John Melhuish Strudwick (6 May 1849 in Clapham, London – 16 July 1937 in Hammersmith), was an English Pre-Raphaelite painter, the son of William Strudwick (1808–1861) and Sarah Melhuish (1800–1862).

Strudwick attended St Saviour's Grammar School in Southwark. Disliking the idea of a business career, he took classes at the Royal Academy Schools in South Kensington, but was not regarded as a promising student.

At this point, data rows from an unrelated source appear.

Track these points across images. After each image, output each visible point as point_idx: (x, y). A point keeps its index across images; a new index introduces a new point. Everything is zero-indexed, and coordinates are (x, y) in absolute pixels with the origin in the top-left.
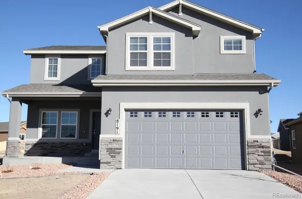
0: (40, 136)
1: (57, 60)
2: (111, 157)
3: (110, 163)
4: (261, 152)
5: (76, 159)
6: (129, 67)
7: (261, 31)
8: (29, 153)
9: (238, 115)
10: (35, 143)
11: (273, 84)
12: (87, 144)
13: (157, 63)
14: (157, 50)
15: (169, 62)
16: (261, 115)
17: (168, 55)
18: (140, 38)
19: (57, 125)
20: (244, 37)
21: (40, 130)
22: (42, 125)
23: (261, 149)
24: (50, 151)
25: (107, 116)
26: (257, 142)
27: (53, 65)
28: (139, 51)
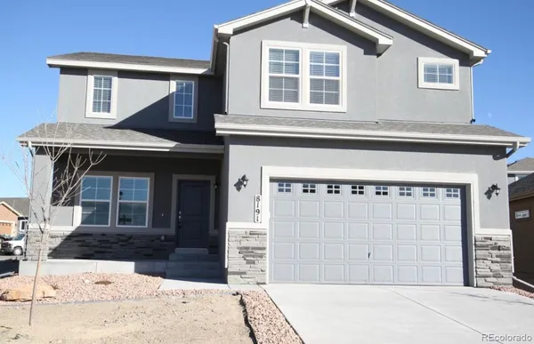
0: (78, 222)
1: (111, 80)
2: (247, 263)
3: (245, 273)
4: (497, 256)
5: (160, 265)
6: (266, 103)
7: (486, 53)
8: (56, 253)
9: (459, 193)
10: (68, 233)
11: (518, 145)
12: (168, 238)
13: (315, 98)
14: (314, 75)
15: (337, 96)
16: (497, 194)
17: (335, 85)
18: (287, 52)
19: (110, 201)
20: (455, 62)
21: (78, 210)
22: (81, 200)
23: (495, 252)
24: (98, 249)
25: (239, 189)
26: (491, 239)
27: (102, 89)
28: (284, 75)
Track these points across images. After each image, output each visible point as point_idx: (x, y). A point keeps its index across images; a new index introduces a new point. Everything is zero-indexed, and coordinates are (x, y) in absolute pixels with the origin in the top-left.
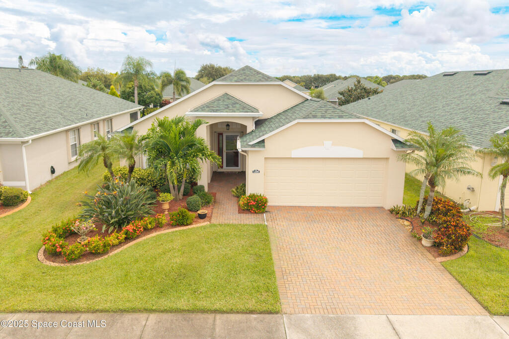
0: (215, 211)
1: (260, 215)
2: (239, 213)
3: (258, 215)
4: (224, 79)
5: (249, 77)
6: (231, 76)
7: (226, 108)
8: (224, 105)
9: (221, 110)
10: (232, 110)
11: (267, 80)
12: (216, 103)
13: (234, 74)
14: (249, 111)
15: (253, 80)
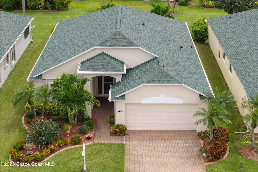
0: (96, 134)
1: (122, 137)
2: (110, 135)
3: (121, 137)
4: (102, 44)
5: (118, 42)
6: (106, 41)
7: (103, 68)
8: (101, 65)
9: (100, 69)
10: (106, 69)
11: (130, 45)
12: (96, 63)
13: (108, 39)
14: (117, 70)
15: (121, 45)
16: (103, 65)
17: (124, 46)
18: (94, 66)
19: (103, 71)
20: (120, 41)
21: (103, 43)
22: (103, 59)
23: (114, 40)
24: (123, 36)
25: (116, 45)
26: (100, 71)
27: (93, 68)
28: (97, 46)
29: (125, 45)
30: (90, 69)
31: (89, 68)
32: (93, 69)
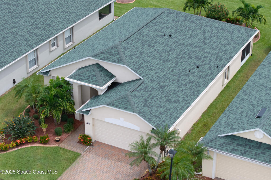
0: (69, 137)
2: (78, 142)
4: (95, 56)
5: (111, 57)
6: (102, 53)
7: (87, 79)
8: (88, 76)
9: (84, 80)
10: (89, 81)
11: (118, 62)
12: (84, 73)
13: (104, 52)
14: (98, 84)
15: (111, 60)
16: (89, 76)
17: (113, 62)
18: (81, 76)
19: (86, 82)
20: (113, 55)
21: (98, 55)
22: (92, 70)
23: (108, 53)
24: (118, 51)
25: (107, 59)
26: (84, 81)
27: (80, 77)
28: (91, 56)
29: (115, 62)
30: (77, 78)
31: (77, 76)
32: (79, 79)
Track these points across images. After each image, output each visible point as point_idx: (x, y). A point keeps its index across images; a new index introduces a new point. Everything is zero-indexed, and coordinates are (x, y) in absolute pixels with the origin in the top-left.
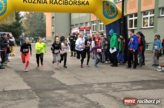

In the 1860s he was encouraged by a visitor, the Scottish genre painter, John Pettie, whose style he subsequently emulated. His depiction of the ballad of 'Auld Robin Gray', which was exhibited at the Royal Society of British Artists in 1873, is an example of this period. His art style, however, developed in a new direction in the 1870s when he worked first as studio assistant to his uncle Spencer Stanhope and then to Edward Burne-Jones. In keeping with artists in his circle, he exhibited at the Grosvenor and New Galleries. Strudwick's studio was in Hammersmith, close to that of Burne-Jones and Thomas Matthews Rooke, who had also been an assistant to Burne-Jones. He married Harriet Reed and had a single daughter, Ethel (1880–1954), who later became High Mistress of St Paul's Girls' School from 1927 to 1948, and was awarded a CBE.

His initial success as a painter came to an end when wealthy and influential patrons such as the Liverpool shipowners William Imrie and George Holt withdrew their support. His painting "When Sorrow comes in Summer Days, Roses Bloom in Vain" was left half finished in protest at the seemingly orchestrated collapse of his career.